Two narrow streams (or “guts” as islanders called them) flowed from the Creek toward the bald beach. Most likely, the term “gut” dates to at least the 18th century. According to a Virginia Historic Preservation document* a creek on Daingerfield Island, Virginia, “was originally mapped as a ‘gutt,’ a term used for a slow-moving, marshy body of water. The gutt separated the island from the mainland.”

On Ocracoke, the two streams, the Big Gut (or Aunt Winnie’s Gut, so named for Winnie Blount, who lived nearby) and the Little Gut, effectively divided Ocracoke village into two main areas (Down Point, the area that includes Springer’s Point and the lighthouse; and Around Creek, the area that includes Howard Street, the present-day Methodist Church, and the Community Square area).

The Little Gut flowed through the village about where Hwy 12 is now, and the Big Gut was parallel to it, just southwest of the old Odd Fellows Lodge/Island Inn. Both guts were filled in by the Navy in 1942 when they dredged the harbor to accommodate their vessels.

A friendly rivalry developed between Creekers and Pointers that continues to some extent even to this day.

Eventually simple foot bridges were built across the guts in several places.

Bridge over Gut
Bridge over Gut

Although some of the bridges were eventually widened to accommodate horse-drawn carts, most of the bridges were only built for foot traffic, .

Bridge over gut
Bridge over gut

The two guts led to some interesting island stories. The following story was told to me by islander Al Scarborough, about his grandmother and her sister.

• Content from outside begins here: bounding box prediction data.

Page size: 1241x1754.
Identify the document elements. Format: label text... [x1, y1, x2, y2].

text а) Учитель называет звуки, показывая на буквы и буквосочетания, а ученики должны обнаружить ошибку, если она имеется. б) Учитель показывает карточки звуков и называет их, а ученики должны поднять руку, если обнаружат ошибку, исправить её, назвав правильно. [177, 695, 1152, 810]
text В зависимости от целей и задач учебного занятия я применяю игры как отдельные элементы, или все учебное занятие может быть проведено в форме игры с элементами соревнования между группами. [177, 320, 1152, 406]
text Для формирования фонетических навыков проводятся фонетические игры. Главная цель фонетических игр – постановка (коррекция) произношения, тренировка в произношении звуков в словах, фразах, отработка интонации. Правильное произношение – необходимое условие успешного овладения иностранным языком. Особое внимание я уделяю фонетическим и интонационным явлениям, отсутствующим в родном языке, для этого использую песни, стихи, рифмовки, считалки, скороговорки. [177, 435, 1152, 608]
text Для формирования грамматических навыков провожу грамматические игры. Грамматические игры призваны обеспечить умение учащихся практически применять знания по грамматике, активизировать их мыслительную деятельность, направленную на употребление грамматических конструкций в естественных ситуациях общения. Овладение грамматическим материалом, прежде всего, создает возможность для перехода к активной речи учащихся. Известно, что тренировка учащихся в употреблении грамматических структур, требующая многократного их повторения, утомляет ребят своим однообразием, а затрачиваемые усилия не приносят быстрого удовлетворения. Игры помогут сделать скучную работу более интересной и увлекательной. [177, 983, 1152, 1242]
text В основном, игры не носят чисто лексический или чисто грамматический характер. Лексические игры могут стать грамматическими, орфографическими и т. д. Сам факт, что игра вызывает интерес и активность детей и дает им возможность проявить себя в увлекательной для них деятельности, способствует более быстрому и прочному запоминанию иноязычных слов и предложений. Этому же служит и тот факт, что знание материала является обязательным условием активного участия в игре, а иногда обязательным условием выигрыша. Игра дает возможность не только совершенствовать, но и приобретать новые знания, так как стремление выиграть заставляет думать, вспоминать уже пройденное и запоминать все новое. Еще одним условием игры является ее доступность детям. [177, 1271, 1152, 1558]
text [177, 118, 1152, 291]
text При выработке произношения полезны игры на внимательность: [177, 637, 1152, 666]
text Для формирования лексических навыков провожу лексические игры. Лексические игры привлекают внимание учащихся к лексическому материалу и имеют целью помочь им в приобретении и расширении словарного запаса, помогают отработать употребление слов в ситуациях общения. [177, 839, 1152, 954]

Miss Sue (Susan Gaskill Scarborough, 1878-1954) and Miss Lyzee (Eliza Gaskill Thomas, 1866-1946) were sisters. Miss Sue and her husband, Charlie Scarborough, lived “Around Creek” (on the northeast side of Cockle Creek/Silver Lake):

Scarborough House
Scarborough House

Miss Lyzee and her husband, Capt. Bill Thomas, lived “Down Point” (on the southwest side of Cockle Creek/Silver Lake):

Thomas House
Thomas House

Miss Sue and Miss Lysee had a clear view of each other’s houses across the harbor.

Although the foot bridges had been constructed by the time Miss Sue and Miss Lysee were married, the journey by foot (through soft sand and across the rickety bridges) from one side of the harbor to the other side was not taken lightly. When Miss Sue took a notion to visit Miss Lyzee (usually only once or twice a year) she intended it to be a proper visit, and that meant packing her valise for the journey. After walking for more than an hour she wasn’t about to turn right around and return home. She always stayed several days with her sister before walking back to her home on the “Creek” side.